# Infinite limit as X tends to infinity

## Homework Statement

I am required to express in $$\varepsilon - \delta$$ way what I'm suppose to prove in case $$lim_\below{(x \rightarrow \infty)} f(x) = \infty$$

None.

## The Attempt at a Solution

So first, intuitively I thought that what this means is that $$f(x)$$ is bigger than any arbitrary number when $$x$$ is bigger than any arbitrary number. So I attempted to combine the $$\varepsilon - \delta$$ definitions of when $$x$$ tends to infinity and when limit $$f(x)$$ tends to infinity.

I came up with this:
$$lim_\below{(x \rightarrow \infty)} f(x) = \infty$$ if for every $$M>0$$ there exists $$N>0$$ so that for every $$x>M$$, $$f(x)>N$$.

I am unsure of whether it's the correct definition. Anyone can verify that?

tiny-tim
Homework Helper
Welcome to PF!

Hi IdanH14! Welcome to PF!

(have a delta: δ and an epsilon: ε and an infinity: ∞ )
$$lim_\below{(x \rightarrow \infty)} f(x) = \infty$$ if for every $$M>0$$ there exists $$N>0$$ so that for every $$x>M$$, $$f(x)>N$$.

Yes , except it's the other way round …

no matter how large N is, we can find an M above which f(x) > N.

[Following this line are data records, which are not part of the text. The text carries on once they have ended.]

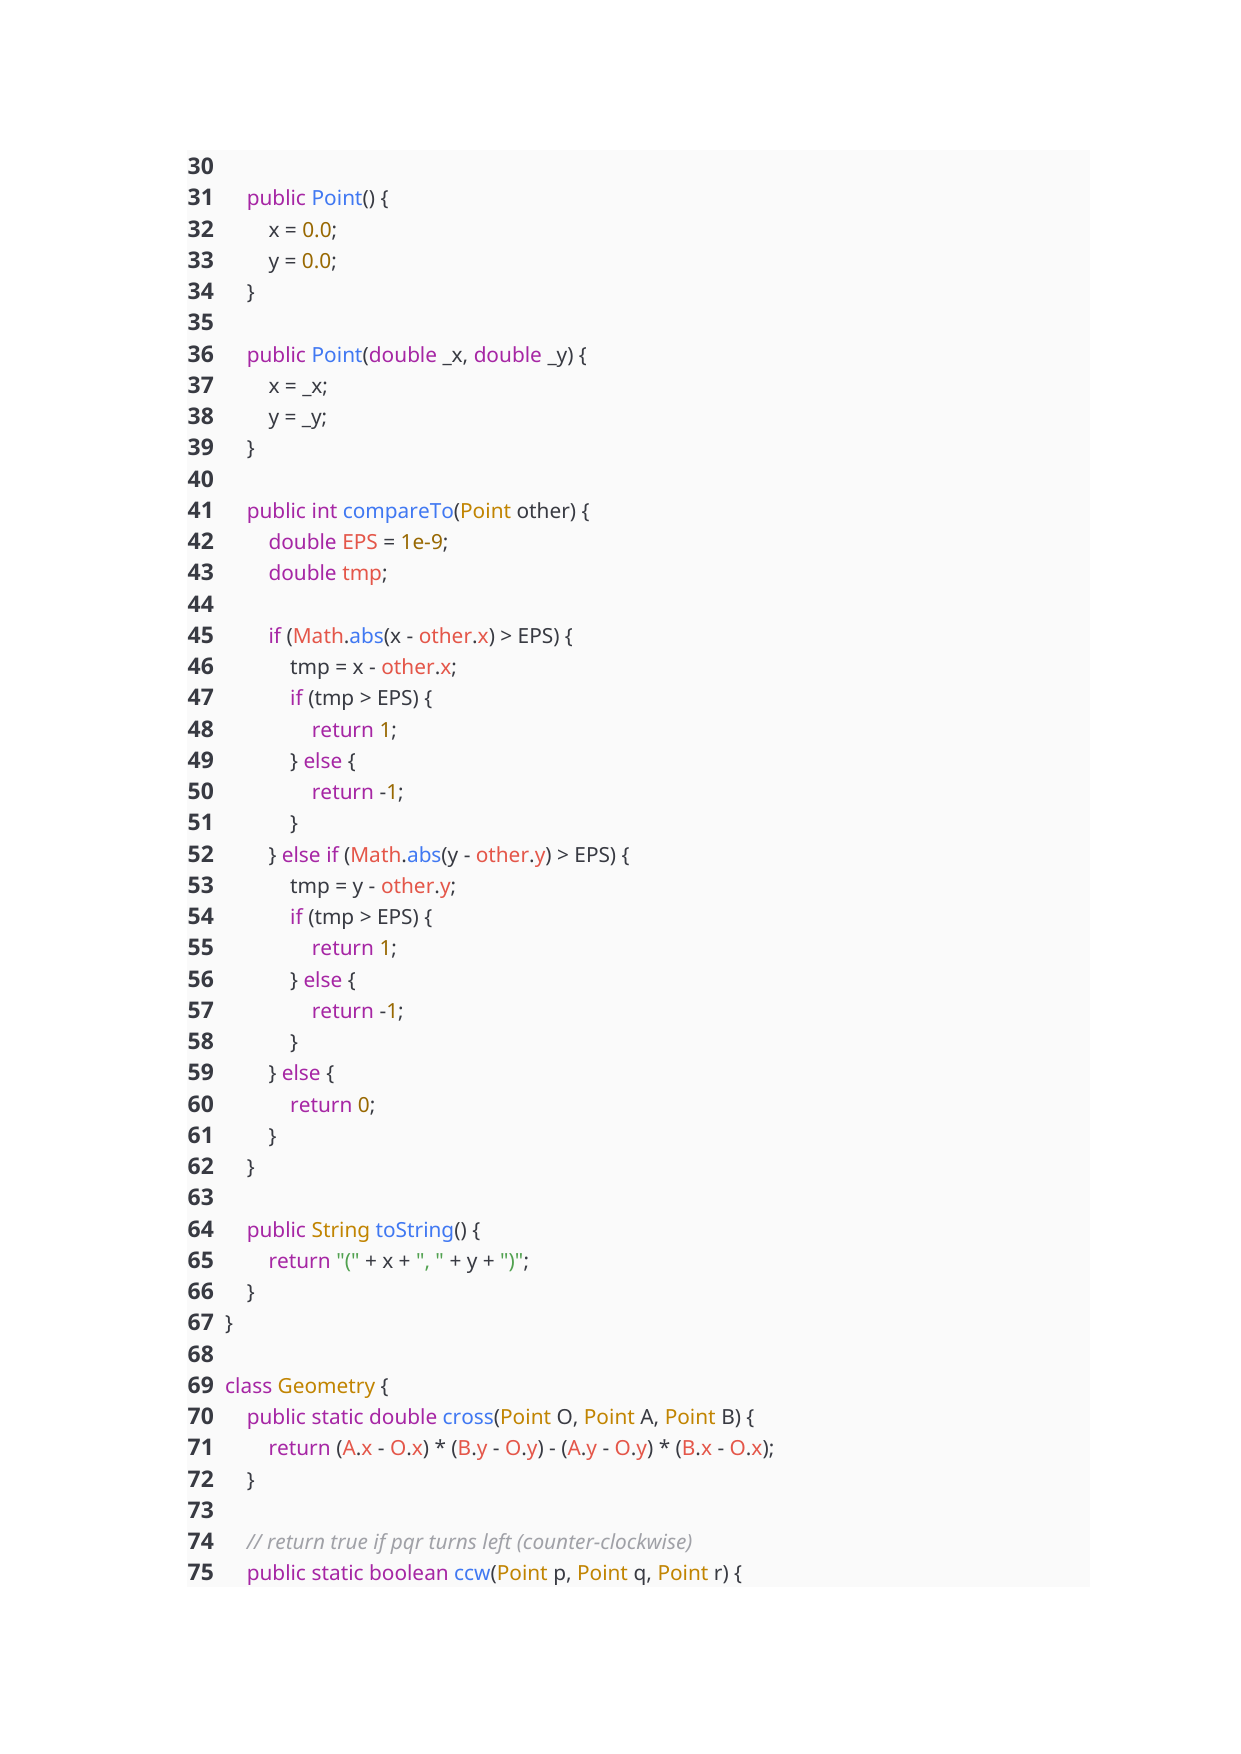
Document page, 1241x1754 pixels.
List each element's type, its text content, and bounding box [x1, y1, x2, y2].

list return -1; [187, 994, 1090, 1025]
list } else { [187, 962, 1090, 994]
list if (Math.abs(x - other.x) > EPS) { [187, 619, 1090, 650]
list tmp = y - other.y; [187, 869, 1090, 900]
list } [187, 1025, 1090, 1056]
list } [187, 1150, 1090, 1181]
list return 1; [187, 712, 1090, 744]
list return 0; [187, 1087, 1090, 1119]
list double EPS = 1e-9; [187, 525, 1090, 556]
list public Point() { [187, 181, 1090, 212]
list } else if (Math.abs(y - other.y) > EPS) { [187, 837, 1090, 869]
list } [187, 806, 1090, 837]
list class Geometry { [187, 1369, 1090, 1400]
list } else { [187, 1056, 1090, 1087]
list x = 0.0; [187, 212, 1090, 244]
list return "(" + x + ", " + y + ")"; [187, 1244, 1090, 1275]
list public Point(double _x, double _y) { [187, 337, 1090, 369]
list x = _x; [187, 369, 1090, 400]
list public static double cross(Point O, Point A, Point B) { [187, 1400, 1090, 1431]
list // return true if pqr turns left (counter-clockwise) [187, 1525, 1090, 1556]
list public int compareTo(Point other) { [187, 494, 1090, 525]
list double tmp; [187, 556, 1090, 587]
list } [187, 275, 1090, 306]
list } else { [187, 744, 1090, 775]
list public String toString() { [187, 1212, 1090, 1244]
list } [187, 1275, 1090, 1306]
list } [187, 1119, 1090, 1150]
list return (A.x - O.x) * (B.y - O.y) - (A.y - O.y) * (B.x - O.x); [187, 1431, 1090, 1462]
list if (tmp > EPS) { [187, 900, 1090, 931]
list } [187, 1462, 1090, 1494]
list return -1; [187, 775, 1090, 806]
list public static boolean ccw(Point p, Point q, Point r) { [187, 1556, 1090, 1587]
list if (tmp > EPS) { [187, 681, 1090, 712]
list } [187, 1306, 1090, 1337]
list } [187, 431, 1090, 462]
list y = _y; [187, 400, 1090, 431]
list return 1; [187, 931, 1090, 962]
list tmp = x - other.x; [187, 650, 1090, 681]
list y = 0.0; [187, 244, 1090, 275]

(you get the same result if you use 1/f, 1/δ, and 1/ε)

Thanks! :)
Let me summarize it to see if I got it. It should be
For every N>0 there exists M>0, so that for every x>M, f(x)>N
Right?

Last edited:
tiny-tim
Homework Helper
Thanks! :)
Let me summarize it to see if I got it. It should be
For every N>0 there exists M>0, so that for every x>M, f(x)>N
Right?

Right!

I like you usage of icons. I think I'll adopt it. ;)

Now, I'm trying to solve an exercise in my math book with this principle. Despite the fact I already learned infinite limits arithmetics, I'm required to prove that $$lim_\below{x\rightarrow \infty}) x cos\frac{1}{x} = \infty$$ in this cumbersome way. So I think I have a solution, but again, my insecurities creep in.

So I noticed that the bigger x gets, the closer $$cos\frac{1}{x}$$ gets to 1. If I'll choose $$M=N$$ then, unless they $$N=\infty$$ I'll get something that's smaller than N, because X is multiplied by something which is close to 1, but doesn't equal 1. But if $$M=2N$$ then problem eliminated. Almost.

Why almost? Because if $$\frac{1}{x}>1$$ then $$cos\frac{1}{x}$$ is potentially getting farther from 1. So, what I was thinking was to say $$M=max(1,2N)$$ and then problem solved.

I hope I'm clear enough. Is this a valid proof? Did I find for every N>0 an M>0 that meet the requirements?

Thanks :)

Last edited:
tiny-tim
… So I noticed that the bigger x gets, the closer $$cos\frac{1}{x}$$ gets to 1.